Publication Abstract

Increasing the Selectivity of Contact Herbicides on Hydrilla: Sensitivity Tests with American Lotus.

Madsen, J. D., Turnage, G., & Wersal, R. M. (2013). Increasing the Selectivity of Contact Herbicides on Hydrilla: Sensitivity Tests with American Lotus. Aquatic Plant Management Society 53rd Annual Meeting. San Antonio, TX.

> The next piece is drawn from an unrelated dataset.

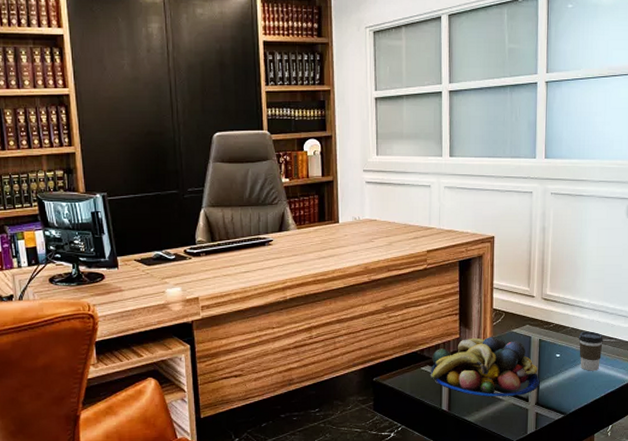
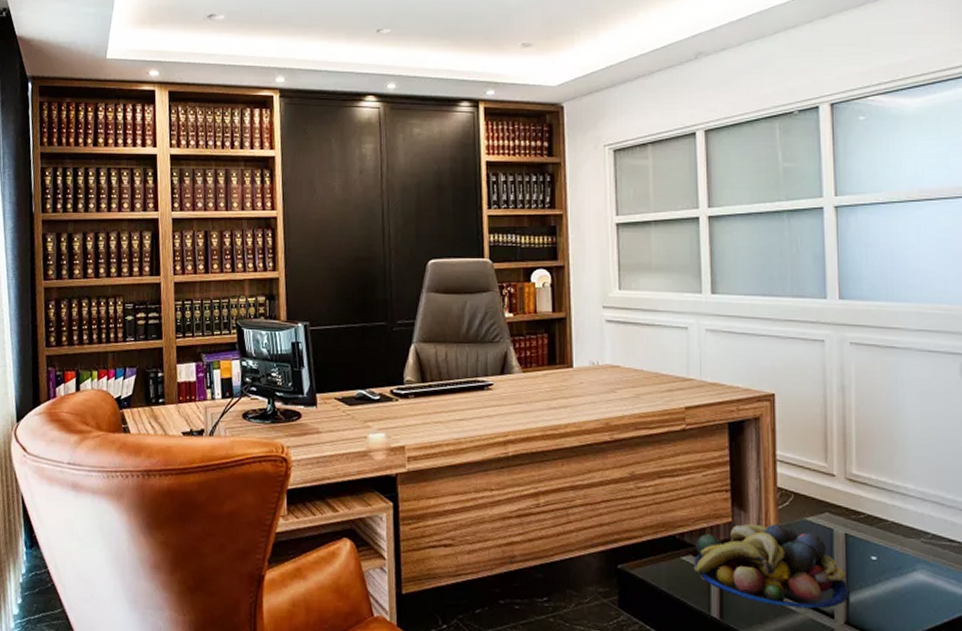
coffee cup: present [578,331,603,371] -> none [903,528,940,585]

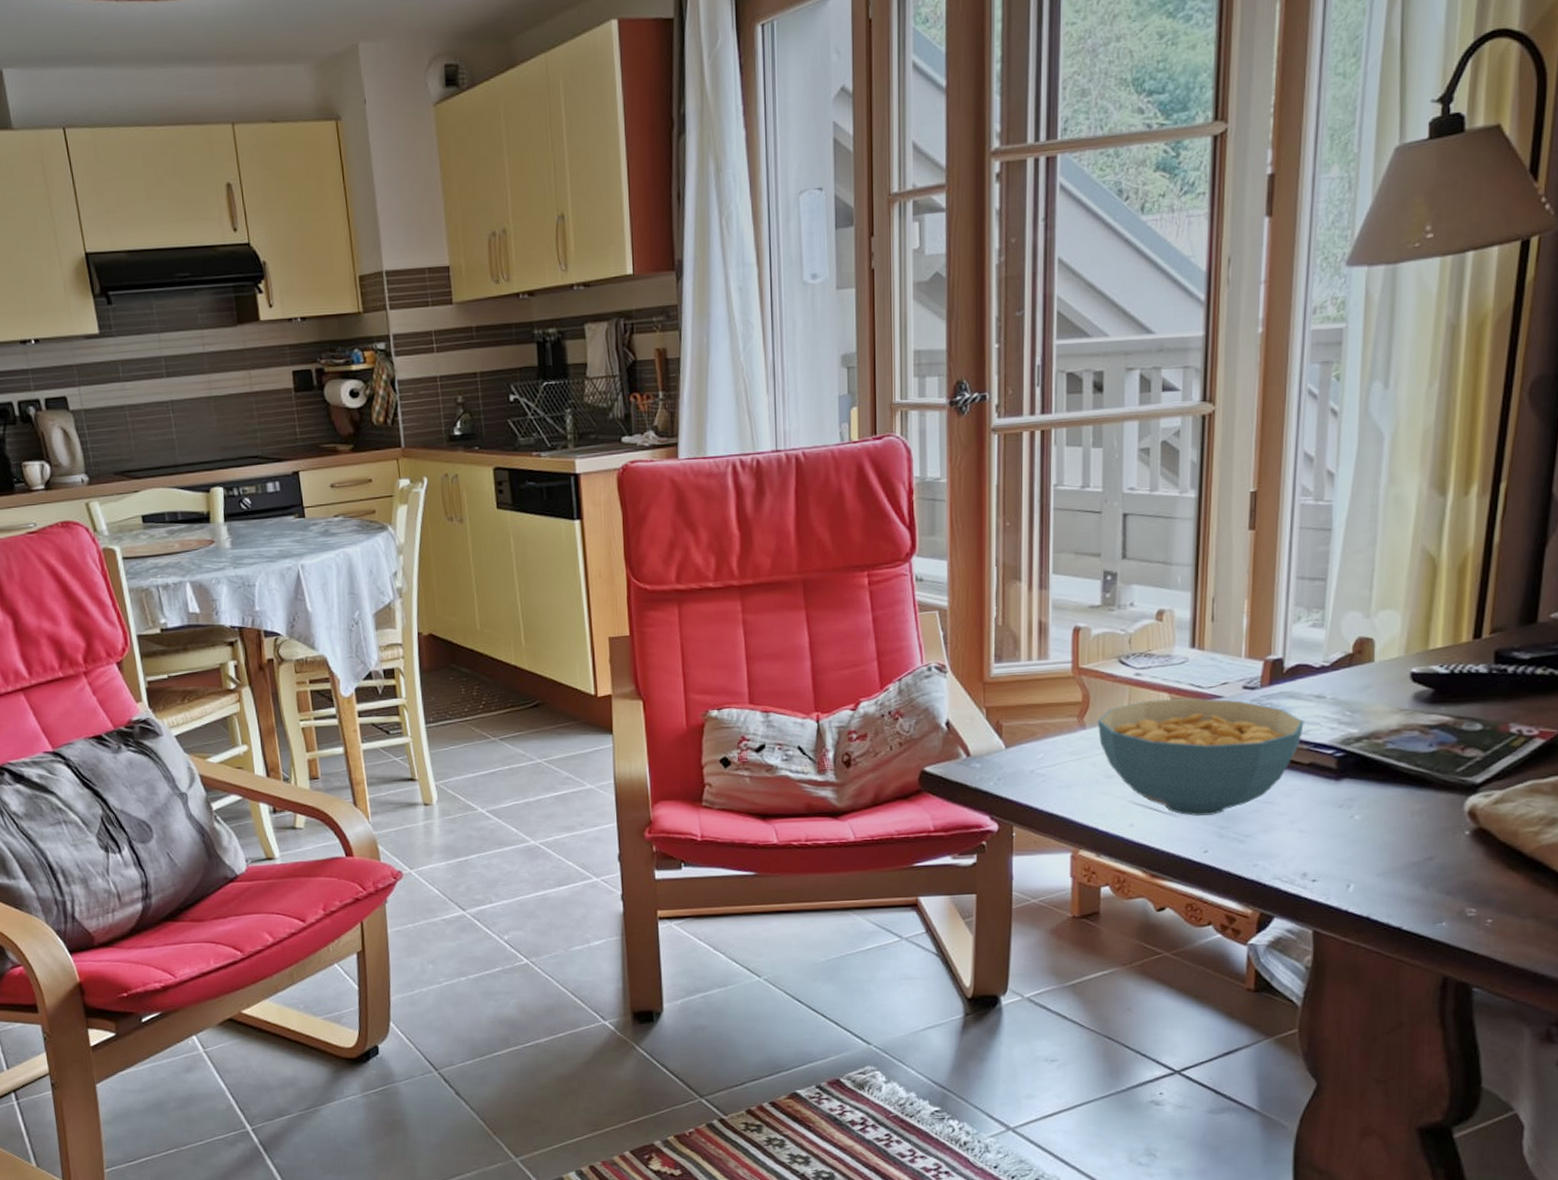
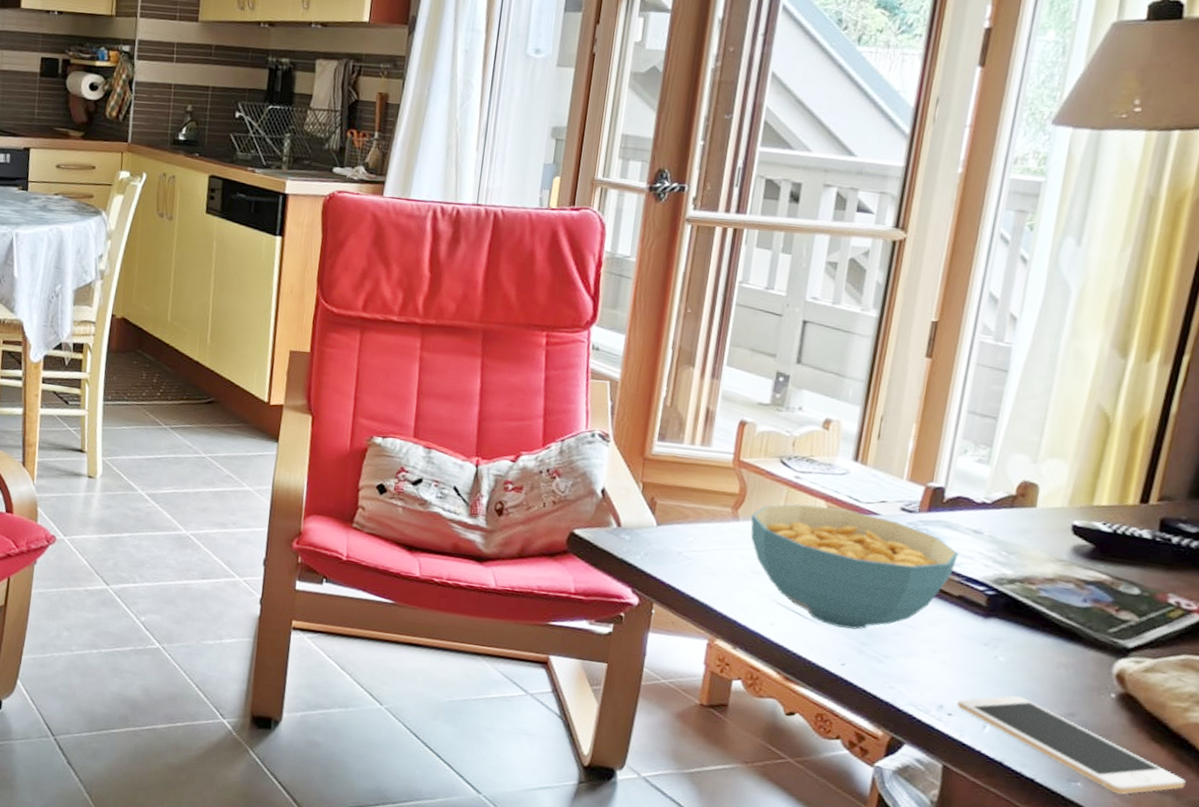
cell phone: none [1320,850,1544,926] -> present [957,695,1186,794]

Reservoirs in the southeastern United States have been particularly susceptible to invasion by both monoecious and dioecious hydrilla (Hydrilla verticillata) in the past three decades. Reservoirs often have areas of high water exchange or rapidly changing water flows that prevent the effective use of systemic herbicides for control of hydrilla. With the advent of some populations of hydrilla that have become resistant to fluridone, the switch to contact herbicides has accelerated. While contact herbicides are effective in rapid control of hydrilla biomass under conditions of high water exchange, the downside of many usage patterns is reduced selectivity. In many southeastern reservoirs, American lotus (Nelumbo lutea) is a common native plant that provides needed habitat and refuge for both fish and waterfowl. Our recent experience with using a tank mix of diquat with chelated copper in the Ross Barnett Reservoir (MS) was that, while it was effective in controlling hydrilla, it damaged adjacent American lotus populations. Therefore, we designed a study to examine the effectiveness of diquat and four chelated copper formulations to control hydrilla while minimizing damage on American lotus. This study was conducted at the R. R. Foil Plant Science Research Center at Mississippi State University, in 132, 100-gallon mesocosm tanks. Hydrilla was planted in five pots per tank, (66 tanks); while American lotus was planted in three pots per tank, in the remaining 66 tanks. Plants were allowed to grow for four weeks. Tanks were treated with diquat or one of four formulations of chelated copper, as well as combinations of diquat with each copper formulation; and an untreated reference for a total of 21 treatments. Each treatment was replicated three times. While several of these combinations provided better than 70% control of hydrilla, most also caused significant damage to American lotus. Copper ethylendiamine liquid alone at both 0.5ppm and 1.0 ppm provided 80% control of hydrilla, while American lotus actually increased biomass. Further research to demonstrate chelated copper formulations in the field are planned.